[PROVIDED INFORMATION — start]
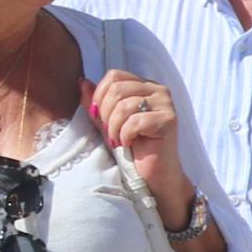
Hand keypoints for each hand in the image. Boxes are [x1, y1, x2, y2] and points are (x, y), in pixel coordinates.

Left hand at [89, 68, 195, 226]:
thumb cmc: (131, 149)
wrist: (152, 176)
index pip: (115, 76)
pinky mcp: (169, 120)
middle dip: (106, 114)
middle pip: (117, 88)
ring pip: (124, 105)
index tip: (100, 118)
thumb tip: (82, 81)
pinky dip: (126, 136)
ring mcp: (166, 104)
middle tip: (111, 133)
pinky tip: (131, 144)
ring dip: (114, 128)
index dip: (100, 95)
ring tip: (119, 141)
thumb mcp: (107, 123)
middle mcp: (159, 90)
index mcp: (144, 86)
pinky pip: (135, 121)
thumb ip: (96, 103)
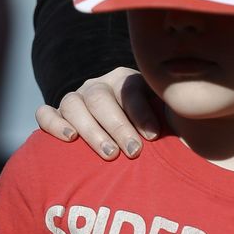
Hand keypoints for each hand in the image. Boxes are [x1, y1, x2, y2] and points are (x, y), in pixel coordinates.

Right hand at [35, 67, 159, 159]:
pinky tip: (69, 140)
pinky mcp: (56, 114)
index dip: (141, 112)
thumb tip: (189, 124)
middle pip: (102, 99)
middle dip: (119, 127)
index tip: (153, 136)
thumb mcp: (161, 114)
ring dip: (91, 130)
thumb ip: (170, 115)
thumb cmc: (147, 128)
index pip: (130, 89)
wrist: (120, 131)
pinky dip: (53, 124)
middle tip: (134, 152)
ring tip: (108, 154)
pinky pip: (45, 114)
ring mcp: (74, 98)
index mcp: (125, 79)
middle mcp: (98, 85)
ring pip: (73, 105)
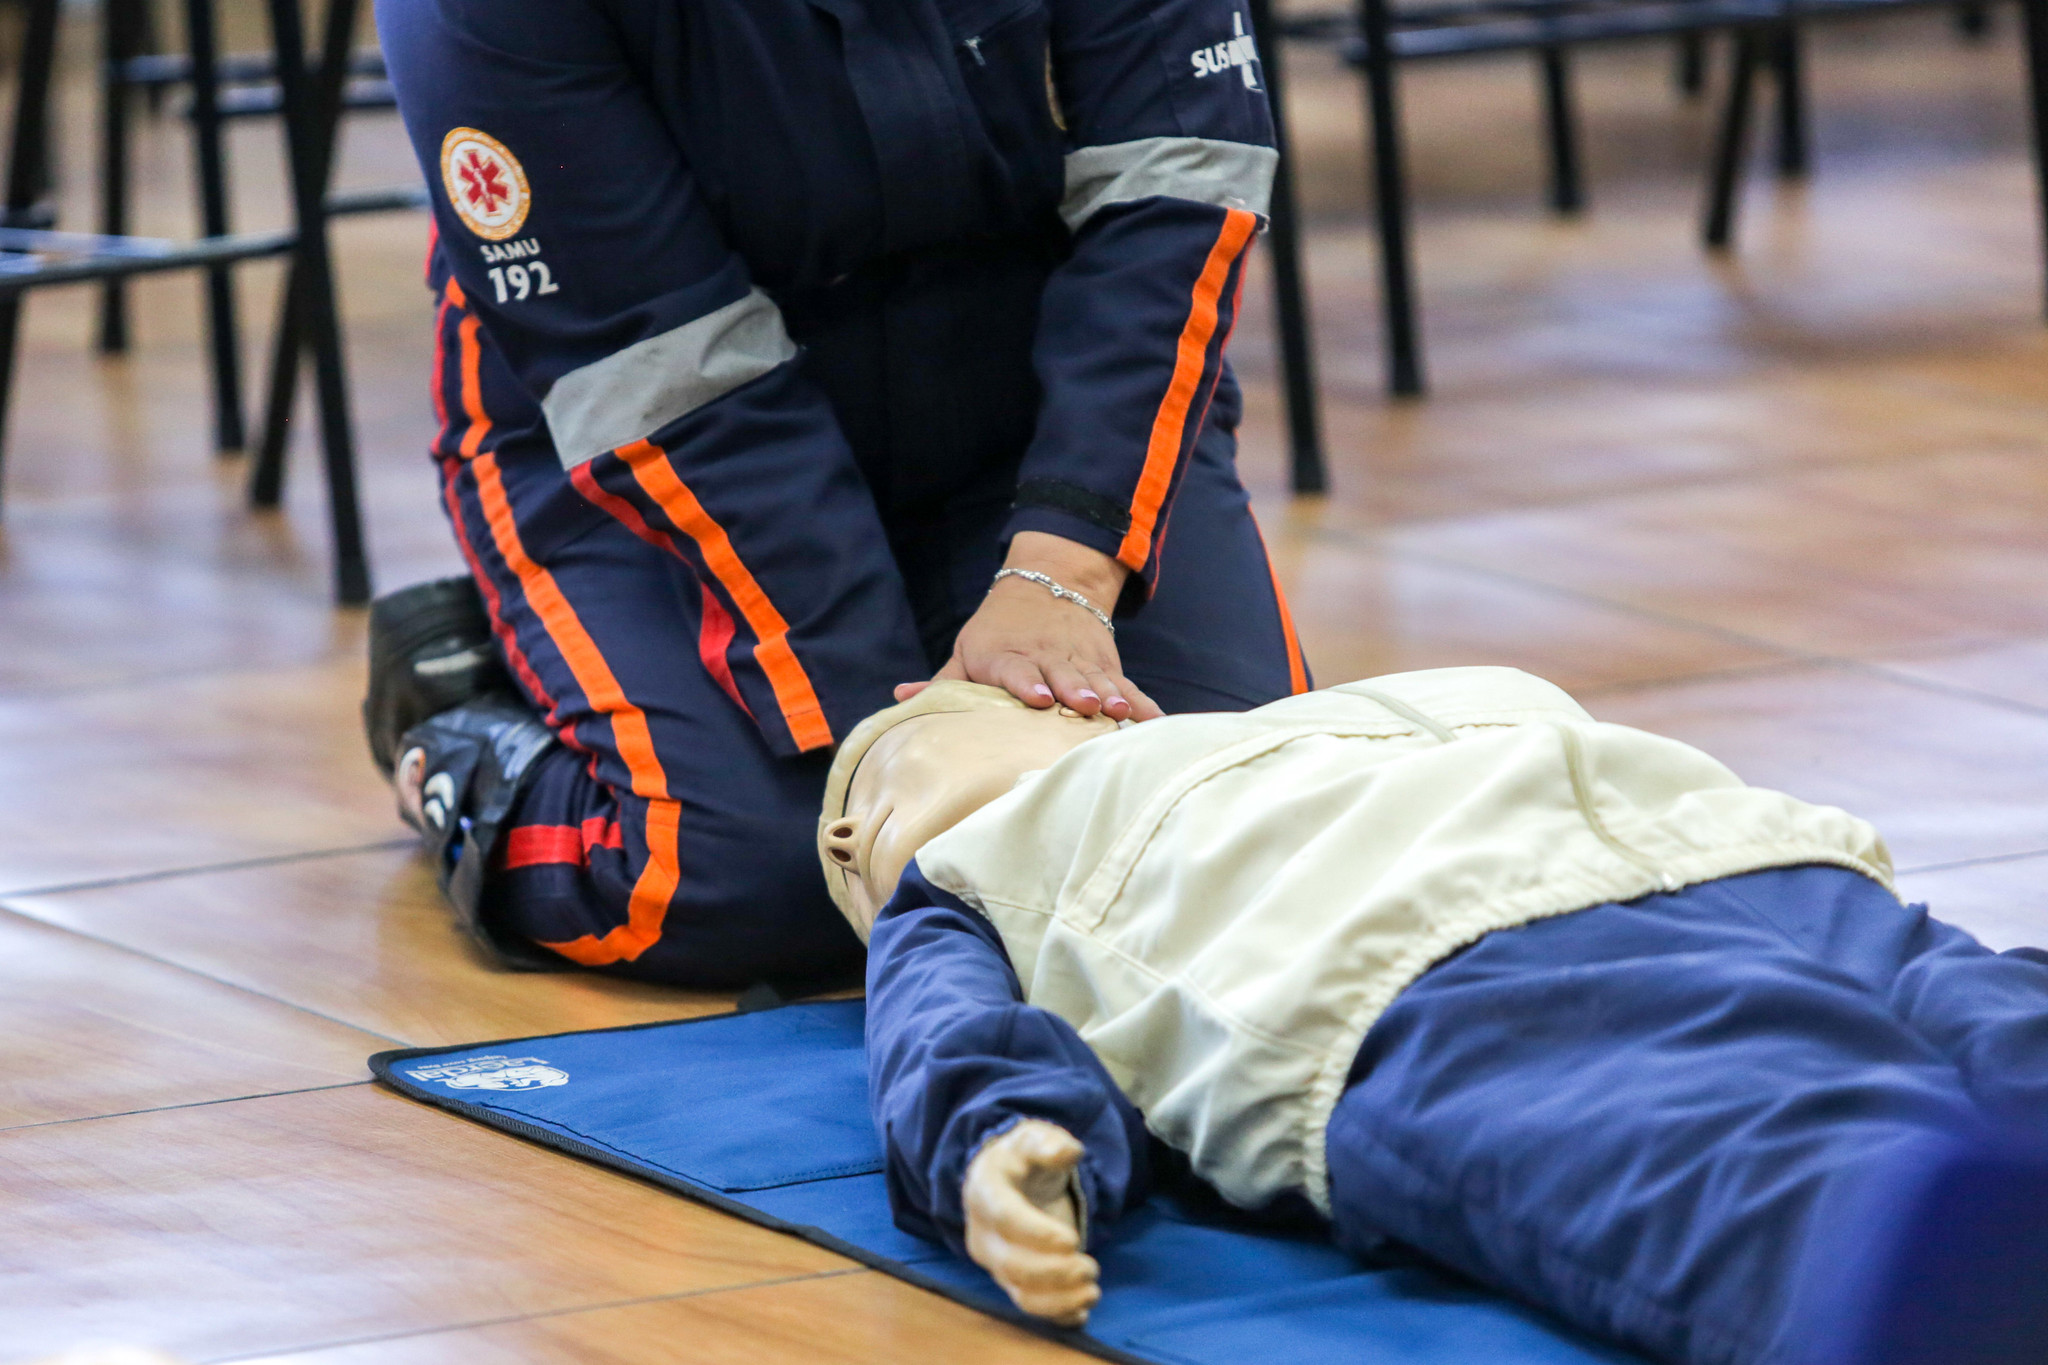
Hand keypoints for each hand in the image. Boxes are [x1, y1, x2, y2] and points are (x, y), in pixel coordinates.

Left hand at [895, 532, 1162, 721]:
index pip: (1015, 669)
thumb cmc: (998, 631)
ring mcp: (1079, 660)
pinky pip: (1124, 685)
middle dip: (1073, 690)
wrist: (1051, 583)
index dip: (1026, 683)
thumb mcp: (967, 651)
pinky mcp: (1105, 665)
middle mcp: (1046, 656)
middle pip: (1061, 674)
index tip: (1037, 698)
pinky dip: (1140, 702)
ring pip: (1096, 679)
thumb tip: (900, 699)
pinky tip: (1152, 722)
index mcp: (1006, 655)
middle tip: (1083, 706)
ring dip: (1109, 696)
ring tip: (1120, 713)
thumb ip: (941, 682)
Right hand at [963, 1119, 1100, 1327]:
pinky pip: (1030, 1307)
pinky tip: (1081, 1313)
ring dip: (1057, 1300)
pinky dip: (1056, 1316)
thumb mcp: (1035, 1138)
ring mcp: (997, 1263)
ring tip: (1092, 1291)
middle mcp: (984, 1234)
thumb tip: (1066, 1152)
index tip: (1073, 1240)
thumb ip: (1049, 1142)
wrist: (1013, 1180)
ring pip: (1019, 1294)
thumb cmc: (1024, 1158)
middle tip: (1090, 1267)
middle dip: (1053, 1272)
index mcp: (985, 1192)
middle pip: (1011, 1265)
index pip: (1004, 1218)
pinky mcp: (1013, 1282)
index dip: (1036, 1234)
[PROVIDED INFORMATION — finish]
__TASK DIRECTIONS__
Leave the pictures out and return the rest of the material exactly.

__EXERCISE RESULT__
Hand keypoints for each hand in the image. Boxes are [x1, y1, x2, y2] and points are (x, y), in pixel coordinates.

Left hand at [89, 68, 195, 226]:
thumb cmc: (131, 149)
wrist: (152, 176)
index pip: (115, 76)
pinky mcp: (169, 120)
middle dip: (106, 114)
middle pip: (117, 88)
ring pip: (124, 105)
index tip: (100, 118)
thumb tip: (82, 81)
pinky dip: (126, 136)
ring mcp: (166, 104)
middle tip: (111, 133)
pinky tip: (131, 144)
ring dip: (114, 128)
index dip: (100, 95)
ring tip: (119, 141)
thumb mcp: (107, 123)
middle mcp: (159, 90)
index mcp: (144, 86)
pinky pip: (135, 121)
thumb ip: (96, 103)
Hand keypoints for each hand in the image. Boxes are [x1, y1, x2, y2] and points are (x, y), in pixel coordinates.

Right hand at [35, 67, 159, 159]:
pinky tip: (69, 140)
pinky mcp: (56, 114)
index dip: (141, 112)
thumb tip: (189, 124)
middle pip: (102, 99)
middle dip: (119, 127)
index tip: (153, 136)
thumb mcp: (161, 114)
ring dip: (91, 130)
thumb ip: (170, 115)
thumb cmc: (147, 128)
index pip: (130, 89)
wrist: (120, 131)
pinky dip: (53, 124)
middle tip: (134, 152)
ring tip: (108, 154)
pinky pip: (45, 114)
ring mcp: (74, 98)
index mcp: (125, 79)
middle mcp: (98, 85)
ring pip: (73, 105)
Hand keypoints for each hand in the image. Boxes are [x1, y1, x2, y2] and points are (x, y), in pixel coordinates.

Left hand at [895, 532, 1162, 721]:
index pip: (1015, 669)
thumb cmc: (998, 631)
ring mcp: (1079, 660)
pinky pip: (1124, 685)
middle dip: (1073, 690)
wrist: (1051, 583)
index dip: (1026, 683)
thumb mcp: (967, 651)
pinky mcp: (1105, 665)
middle mcp: (1046, 656)
middle pip: (1061, 674)
index tip: (1037, 698)
pinky dip: (1140, 702)
ring pip: (1096, 679)
thumb tip: (900, 699)
pinky tip: (1152, 722)
index mcp: (1006, 655)
middle tip: (1083, 706)
ring dip: (1109, 696)
ring tip: (1120, 713)
thumb ip: (941, 682)
Right hand at [963, 1119, 1100, 1327]:
pinky pip: (1030, 1307)
pinky tip: (1081, 1313)
ring dip: (1057, 1300)
pinky dip: (1056, 1316)
thumb mcp: (1035, 1138)
ring mcp: (997, 1263)
ring tip: (1092, 1291)
middle mcp: (984, 1234)
thumb tip: (1066, 1152)
index tip: (1073, 1240)
thumb ip: (1049, 1142)
wrist: (1013, 1180)
ring pip: (1019, 1294)
thumb cmc: (1024, 1158)
middle tip: (1090, 1267)
middle dip: (1053, 1272)
index mcp: (985, 1192)
middle pip: (1011, 1265)
index pip: (1004, 1218)
pinky mcp: (1013, 1282)
index dip: (1036, 1234)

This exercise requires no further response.